* 待分析文本

3.2 IgG4相关腹部疾病胆管受累影像学表现及鉴别诊断

胆管受累病理改变为淋巴细胞浆细胞浸润及纤维化导致的硬化性胆管炎。胆总管下段受累常见,可伴肝门及肝内多段胆管受累。I型和IV型不易与浸润型胆管细胞癌鉴别。IgG4胆管炎管壁沿胆管长轴向心性增厚,累及胆管范围较长,胆管内外壁相对光滑。I型MRCP典型征象为胆总管下段“鸟嘴样”狭窄,管腔未闭塞,呈细线样。增强MRI及CT平衡期冠状位图像显示受累胆管壁环周均匀增厚,无壁结节。I型较少单独累及胆管,多伴有邻近的胰腺组织受累。狭窄的原因一方面是胆管壁增厚,另一方面是胰腺组织炎症水肿挤压所致。伴有胰腺受累的I型IgG4 胆管炎与胆管癌鉴别相对容易。IV型多伴肝内炎性假瘤,而不伴胰腺炎改变。胆管癌肝门部多见,病变多较局限,浸润生长的软组织影可致管腔闭塞,梗阻程度较重。胆管癌伴有的淋巴结肿大,通常呈不规则环形强化,IgG4相关腹部疾病淋巴结受累少见,多均匀强化。血清IgG4及CA199水平也有助于鉴别。

(源数据)
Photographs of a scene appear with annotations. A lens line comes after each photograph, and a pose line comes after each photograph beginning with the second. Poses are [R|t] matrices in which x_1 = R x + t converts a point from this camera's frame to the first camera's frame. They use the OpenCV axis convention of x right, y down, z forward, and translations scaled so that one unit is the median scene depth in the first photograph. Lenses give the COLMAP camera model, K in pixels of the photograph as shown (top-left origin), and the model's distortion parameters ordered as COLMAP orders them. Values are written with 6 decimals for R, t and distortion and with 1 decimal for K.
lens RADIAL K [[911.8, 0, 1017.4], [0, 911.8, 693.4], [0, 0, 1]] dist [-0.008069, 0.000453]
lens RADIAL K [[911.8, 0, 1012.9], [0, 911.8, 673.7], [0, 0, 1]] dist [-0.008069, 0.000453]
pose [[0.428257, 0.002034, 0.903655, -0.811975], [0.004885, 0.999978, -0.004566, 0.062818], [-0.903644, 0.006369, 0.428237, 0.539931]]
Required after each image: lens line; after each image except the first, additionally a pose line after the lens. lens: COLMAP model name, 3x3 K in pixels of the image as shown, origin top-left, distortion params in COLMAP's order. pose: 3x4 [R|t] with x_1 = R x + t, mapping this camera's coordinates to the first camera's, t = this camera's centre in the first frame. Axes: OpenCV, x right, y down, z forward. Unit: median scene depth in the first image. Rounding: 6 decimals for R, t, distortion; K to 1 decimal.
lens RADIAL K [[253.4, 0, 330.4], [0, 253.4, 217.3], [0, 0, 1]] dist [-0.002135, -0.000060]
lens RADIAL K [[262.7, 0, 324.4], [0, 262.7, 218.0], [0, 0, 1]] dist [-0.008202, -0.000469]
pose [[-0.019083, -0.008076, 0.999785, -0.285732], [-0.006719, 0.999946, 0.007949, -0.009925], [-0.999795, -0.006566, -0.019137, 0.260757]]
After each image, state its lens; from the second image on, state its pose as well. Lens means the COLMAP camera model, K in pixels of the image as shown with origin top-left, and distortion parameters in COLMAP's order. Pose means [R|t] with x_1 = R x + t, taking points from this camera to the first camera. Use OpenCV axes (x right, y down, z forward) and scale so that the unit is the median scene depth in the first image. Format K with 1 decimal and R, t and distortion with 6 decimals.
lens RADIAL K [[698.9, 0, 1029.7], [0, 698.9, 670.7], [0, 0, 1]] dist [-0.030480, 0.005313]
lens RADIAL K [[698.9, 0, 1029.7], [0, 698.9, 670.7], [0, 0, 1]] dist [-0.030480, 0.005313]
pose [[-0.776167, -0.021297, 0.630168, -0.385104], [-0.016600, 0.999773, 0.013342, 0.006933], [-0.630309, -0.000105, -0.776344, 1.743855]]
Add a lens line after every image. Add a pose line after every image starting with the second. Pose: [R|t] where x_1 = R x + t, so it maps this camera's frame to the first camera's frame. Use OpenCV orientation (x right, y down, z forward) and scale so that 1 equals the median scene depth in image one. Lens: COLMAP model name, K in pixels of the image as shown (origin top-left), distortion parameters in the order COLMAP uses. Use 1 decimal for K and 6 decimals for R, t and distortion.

* 任务列表
**a)** 请从关于IgG4胆管受累影像鉴别的文本中引用一段，从“3.2 IgG4相关腹部疾病胆管受累影像学表现及鉴别诊断”开始，一直到“CA199水平也有助于鉴别。”为止，一字不改。
**b)** 关于IgG4胆管受累影像鉴别的文本在最后一句之后会怎样接下去？请续写。
这些记录与作答无关，不必查看。

* 参考答案
**a)**
3.2 IgG4相关腹部疾病胆管受累影像学表现及鉴别诊断

胆管受累病理改变为淋巴细胞浆细胞浸润及纤维化导致的硬化性胆管炎。胆总管下段受累常见,可伴肝门及肝内多段胆管受累。I型和IV型不易与浸润型胆管细胞癌鉴别。IgG4胆管炎管壁沿胆管长轴向心性增厚,累及胆管范围较长,胆管内外壁相对光滑。I型MRCP典型征象为胆总管下段“鸟嘴样”狭窄,管腔未闭塞,呈细线样。增强MRI及CT平衡期冠状位图像显示受累胆管壁环周均匀增厚,无壁结节。I型较少单独累及胆管,多伴有邻近的胰腺组织受累。狭窄的原因一方面是胆管壁增厚,另一方面是胰腺组织炎症水肿挤压所致。伴有胰腺受累的I型IgG4 胆管炎与胆管癌鉴别相对容易。IV型多伴肝内炎性假瘤,而不伴胰腺炎改变。胆管癌肝门部多见,病变多较局限,浸润生长的软组织影可致管腔闭塞,梗阻程度较重。胆管癌伴有的淋巴结肿大,通常呈不规则环形强化,IgG4相关腹部疾病淋巴结受累少见,多均匀强化。血清IgG4及CA199水平也有助于鉴别。

**b)**
II型和III型多表现为胆管壁多发节段性增厚、管腔狭窄或管壁弥漫性增厚伴管腔狭窄,临床少见,需要与原发性硬化性胆管炎鉴别[8]。原发性硬化性胆管炎是慢性胆汁淤积性肝病,多见于青壮年男性,病情进展缓慢。由于闭塞性纤维化,原发性硬化性胆管炎胆管狭窄较短,MRCP典型表现为肝内外胆管多发短带状狭窄,狭窄间的胆管可正常或扩张,呈串珠状改变,可伴憩室形成。肝内胆管分支减少,走行僵直,呈修剪树枝样表现。部分较重患者肝脏形态失常,除尾状叶外整个肝脏萎缩。IgG4胆管炎由于淋巴浆细胞浸润,多累及较长一段胆管,呈长带状狭窄,且多同时伴有胰腺受累。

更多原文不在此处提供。